We are back from two weeks of travels (and eating out) and absolutely craving good old home cooked meals.  And I missed my kitchen and cooking for my family!  Don’t get me wrong – I had so much fun trying different foods and dining out.  Not having to worry about lunch and dinner prep or grocery shopping…pretty different from my typical week of juggling work, home life and scrambling to get good food into everyone’s bellies.  As much as I feel overwhelmed and crazy at times (I cannot count the number of times I have said to my kids “mommy is not an octopus”) – I love my time in the kitchen and cooking is MY time, my therapy, and it feels good for my soul (okay maybe not when the girls are screaming and running around me and it’s chaotic, but these are the joys of having children right?).

Anyway, this dish was a hit for dinner last week and provided ample leftovers for 3 lunches (that’s a win, always).
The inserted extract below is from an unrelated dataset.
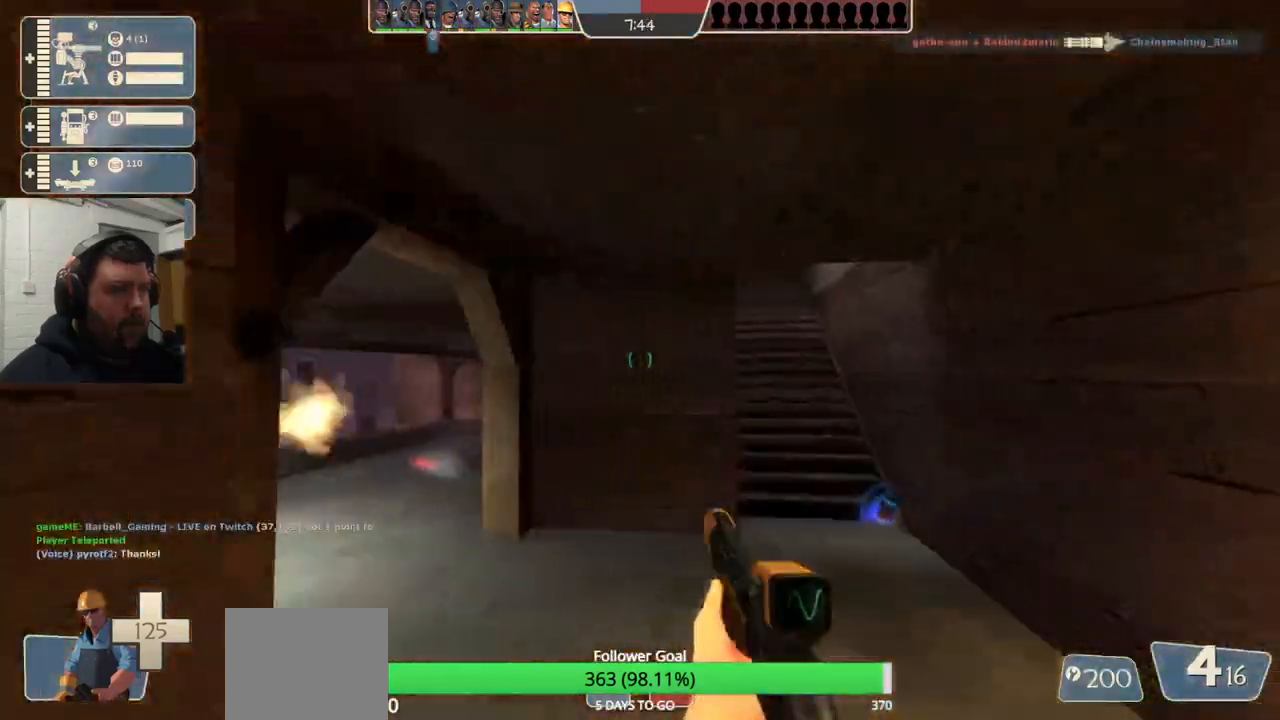
{"buttons": [], "left_stick": "up-right", "right_stick": "center", "events": [[333, "left_stick", "up-right"]]}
When I roast chicken my husband always comments on how juicy and tender it is – but this time he was really surprised at how moist the meat was, especially the white meat. I think it is because I pan seared it first (sealing the juices in) then finished it off in the oven over a bed of grape tomatoes, which popped in the heat and released their juices.

I have to say the kids were not fans of the tomatoes (in fact, piepie was bribed to finish at least 3 tomatoes… “I don’t like it mom! it pops slimey” and boss just outright opened her mouth “blah” and it fell to the floor) – however they loved the sauce over top of their rice and they ate up all their kale and chicken. Good enough:)

what you need:

  • 1 whole chicken (organic or local best!)
  • 2.5 cups grape tomatoes, washed
  • 3-4 thick slices of fresh ginger
  • 2 green onions, cleaned and cut into 2″ long pieces
  • 2 cloves of garlic, roughly smashed
  • cooking oil (I used grape seed oil)
  • salt and pepper
  • garlic powder

what to do:

  1. Butcher your chicken into pieces (breast, thigh, drumsticks, wings) – keep the middle back bone for chicken stock for another time (you can freeze it).
  2. Season the chicken lightly with salt, pepper, and garlic powder.
  3. In a baking dish, add grape tomatoes and garlic. Toss with 1 tbsp oil and season lightly with salt and pepper. img_9399
  4. Preheat oven to 375 F. (350 F for convection ovens)
  5. In a frying pan on medium-high heat, add 1 tbsp cooking oil. Add the ginger slices and green onions. Saute for about 1-2 minutes, until you can smell the aromas of the ginger and green onion.img_9398
  6. If the pan seems dry add 1 tbsp cooking oil. Add chicken pieces to the pan, skin side down, you will have to do this in two batches (don’t overcrowd the pan or the chicken will steam instead of sear).  Cook for about 2 minutes on each side, until lightly browned. img_9400
  7. Transfer chicken to baking dish and place the pieces right on top of your tomatoes.
  8. Pan sear the rest of the chicken just like step 5 (add more cooking oil too!). Once all the chicken is pan seared, place it evenly over top of the tomatoes and transfer the ginger and green onions over top as well.img_9405
  9. Roast in the oven for 25 minutes – 35 minutes (convection oven is faster) – the tomatoes will pop and shrivel a bit, and there will be lots of juices at the bottom of the pan (great over greens or rice). Check one piece of dark meat to be sure it’s cooked (cut right near the bone and make sure the juices run clear).
  10. Remove from oven and let it rest for about 10 minutes before serving. Enjoy!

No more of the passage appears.